MEXICO – Lowe’s stores in Mexico closed their doors on April 10th making effective its withdrawal from the country.
Although the news surprised the market, the home improvement retailer had announced in November 2018 its intention to analyze leaving Mexico, where it operated 13 stores and for which it was evaluating different alternatives.
The arrival of Lowe’s to Mexico occurred in 2010, opening its first two stores in Monterrey, Nuevo León. Less than a year ago Lowe’s opened its last stores in Aguas Calientes (July 18, 2018), León, Guanajuato (July 15, 2018) and Santa Catarina (June 26, 2018).

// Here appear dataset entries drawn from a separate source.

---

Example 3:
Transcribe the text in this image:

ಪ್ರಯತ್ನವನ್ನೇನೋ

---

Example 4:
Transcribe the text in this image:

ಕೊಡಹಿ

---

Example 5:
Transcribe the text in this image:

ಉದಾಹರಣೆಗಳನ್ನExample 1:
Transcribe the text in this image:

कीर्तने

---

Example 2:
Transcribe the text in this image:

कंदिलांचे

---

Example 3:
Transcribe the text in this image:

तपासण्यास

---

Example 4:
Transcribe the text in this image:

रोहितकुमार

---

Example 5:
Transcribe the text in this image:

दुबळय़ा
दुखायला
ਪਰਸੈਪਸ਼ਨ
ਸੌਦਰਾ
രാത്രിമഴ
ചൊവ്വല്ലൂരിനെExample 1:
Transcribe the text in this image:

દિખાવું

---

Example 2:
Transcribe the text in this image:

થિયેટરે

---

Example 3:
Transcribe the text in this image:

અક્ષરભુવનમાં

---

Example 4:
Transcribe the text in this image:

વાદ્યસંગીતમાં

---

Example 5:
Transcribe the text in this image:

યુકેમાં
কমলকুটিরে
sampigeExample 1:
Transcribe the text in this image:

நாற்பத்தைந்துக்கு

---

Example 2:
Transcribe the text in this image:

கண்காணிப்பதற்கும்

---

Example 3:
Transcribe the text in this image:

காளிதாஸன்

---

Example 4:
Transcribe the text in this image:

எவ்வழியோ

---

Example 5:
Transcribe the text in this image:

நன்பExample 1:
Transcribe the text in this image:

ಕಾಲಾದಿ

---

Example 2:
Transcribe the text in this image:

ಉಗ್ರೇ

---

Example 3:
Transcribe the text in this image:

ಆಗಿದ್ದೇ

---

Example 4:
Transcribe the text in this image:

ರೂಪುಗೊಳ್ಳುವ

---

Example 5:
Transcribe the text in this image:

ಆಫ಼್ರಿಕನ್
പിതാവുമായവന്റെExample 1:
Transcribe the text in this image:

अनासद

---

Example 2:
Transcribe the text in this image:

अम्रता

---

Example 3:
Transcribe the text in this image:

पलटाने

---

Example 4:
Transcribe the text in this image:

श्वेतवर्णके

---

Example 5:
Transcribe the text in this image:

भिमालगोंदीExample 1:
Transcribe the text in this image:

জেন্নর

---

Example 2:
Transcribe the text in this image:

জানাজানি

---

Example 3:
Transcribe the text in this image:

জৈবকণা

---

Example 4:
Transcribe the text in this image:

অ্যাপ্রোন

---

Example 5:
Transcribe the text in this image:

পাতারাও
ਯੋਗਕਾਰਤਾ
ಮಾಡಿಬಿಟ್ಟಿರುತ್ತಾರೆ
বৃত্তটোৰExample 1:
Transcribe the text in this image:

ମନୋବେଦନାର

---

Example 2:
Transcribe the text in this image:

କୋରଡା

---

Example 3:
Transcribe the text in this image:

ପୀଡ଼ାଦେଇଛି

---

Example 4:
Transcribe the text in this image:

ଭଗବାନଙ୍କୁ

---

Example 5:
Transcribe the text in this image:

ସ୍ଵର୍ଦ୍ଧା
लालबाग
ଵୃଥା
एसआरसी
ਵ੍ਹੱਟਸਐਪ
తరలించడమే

Information provided by an internal source to Milenio Monterrey, explained that Lowe’s did not achieve the levels of sales necessary to maintain its operations in the country, as it could not compete with the predilection of Mexicans for its competitor, Home Depot.

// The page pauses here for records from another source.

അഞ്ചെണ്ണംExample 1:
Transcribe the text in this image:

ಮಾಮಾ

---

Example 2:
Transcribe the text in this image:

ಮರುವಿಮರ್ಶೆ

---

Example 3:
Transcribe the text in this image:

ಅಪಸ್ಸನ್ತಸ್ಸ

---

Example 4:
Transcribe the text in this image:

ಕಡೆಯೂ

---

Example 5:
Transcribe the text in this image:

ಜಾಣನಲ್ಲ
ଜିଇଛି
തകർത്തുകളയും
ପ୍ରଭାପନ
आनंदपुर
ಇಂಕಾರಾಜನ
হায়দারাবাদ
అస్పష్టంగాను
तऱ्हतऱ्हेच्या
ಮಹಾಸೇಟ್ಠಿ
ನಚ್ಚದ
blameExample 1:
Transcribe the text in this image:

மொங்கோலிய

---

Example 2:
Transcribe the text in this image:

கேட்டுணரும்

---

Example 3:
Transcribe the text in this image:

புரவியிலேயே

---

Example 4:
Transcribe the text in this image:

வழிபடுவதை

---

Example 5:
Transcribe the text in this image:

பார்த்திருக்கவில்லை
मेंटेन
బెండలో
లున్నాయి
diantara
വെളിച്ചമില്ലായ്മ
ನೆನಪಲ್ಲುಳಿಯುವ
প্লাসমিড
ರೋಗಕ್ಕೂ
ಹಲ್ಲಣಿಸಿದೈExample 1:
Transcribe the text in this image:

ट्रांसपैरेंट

Lowe’s strategy of streamlining its operations with the closure of underperforming stores has not only affected Mexico. In 2018 the company announced the closure of 51 underperforming stores in the United States and Canada, which followed with the closing of 99 Orchard Supply stores in California.
During the third quarter, USD 22 million of long-lived asset impairment was recognized on certain assets in Mexico as a result of the strategic evaluation. During the fourth quarter, an additional USD 222 million of impairment was recognized. Total charges for fiscal year 2018 were USD 244 million of Mexico impairment charges.